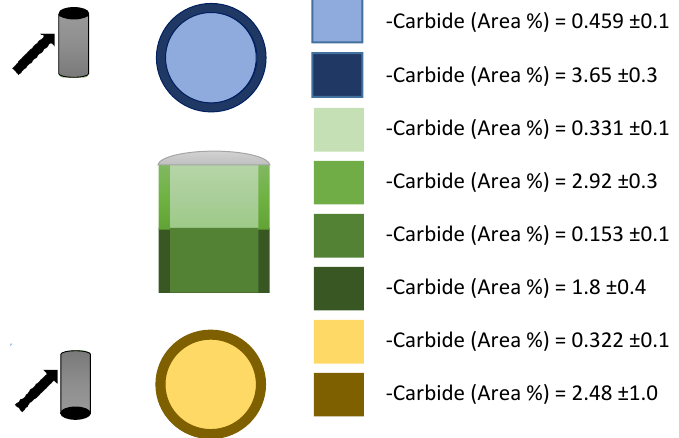
Figure 8. Carbide area percentage by region observed in both top and bottom horizontal cross-sections and the vertical cross-section of the HIPed specimen.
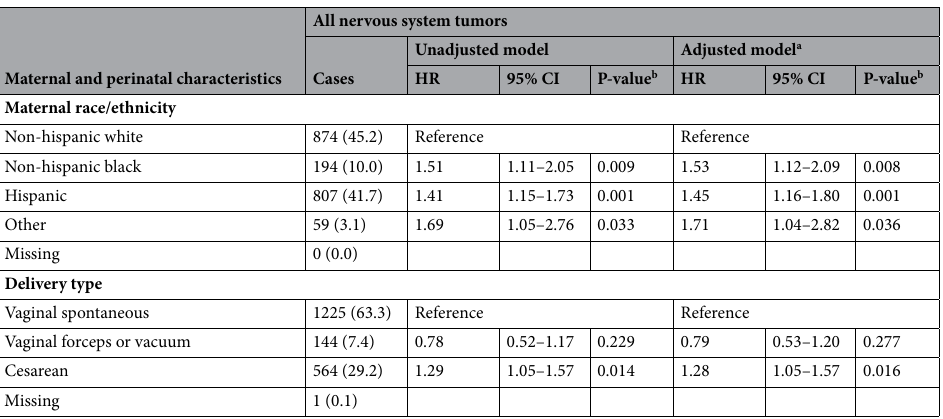
Table 4. Significant associations between maternal and perinatal factors and survival of pediatric central nervous system tumor cases. a Adjusted for birth year, sex, maternal race/ethnicity, maternal education, and tumor malignancy. b Bonferroni corrected reference P values: 0.003 for an experiment-wide significance of 0.05.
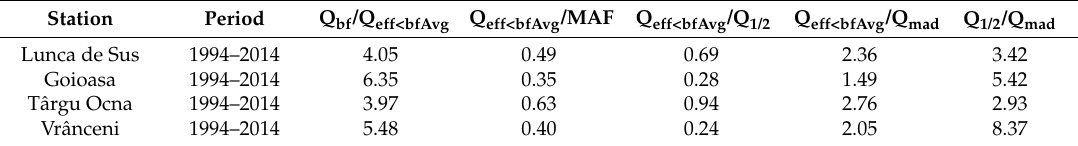
Table 7. Ratios of parameters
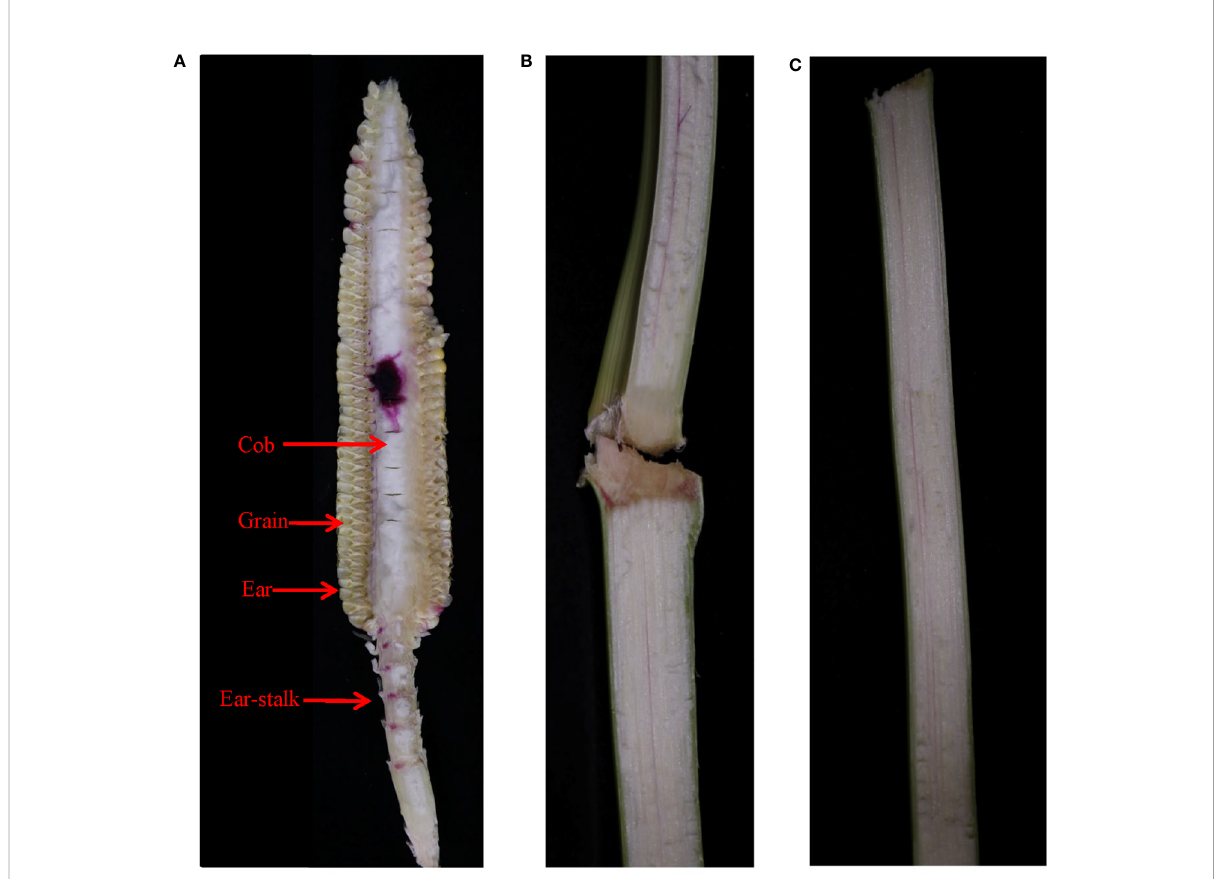
FIGURE 7 The movement of the xylem-mobile dye (basic fuchsin) infused through the cob of JNK728 through (A) the ear-stalk to (B) the stems bearing ear 1 day after the infusion, and further up (C) the stem 3 days after the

§ **WHAT TO DO**: Print the listing verbatim, images excluded.

§ **WRITTEN ANSWER**:
Figure 8. Carbide area percentage by region observed in both top and bottom horizontal cross-sections and the vertical cross-section of the HIPed specimen.
Table 4. Significant associations between maternal and perinatal factors and survival of pediatric central nervous system tumor cases. a Adjusted for birth year, sex, maternal race/ethnicity, maternal education, and tumor malignancy. b Bonferroni corrected reference P values: 0.003 for an experiment-wide significance of 0.05.
Table 7. Ratios of parameters
FIGURE 7 The movement of the xylem-mobile dye (basic fuchsin) infused through the cob of JNK728 through (A) the ear-stalk to (B) the stems bearing ear 1 day after the infusion, and further up (C) the stem 3 days after the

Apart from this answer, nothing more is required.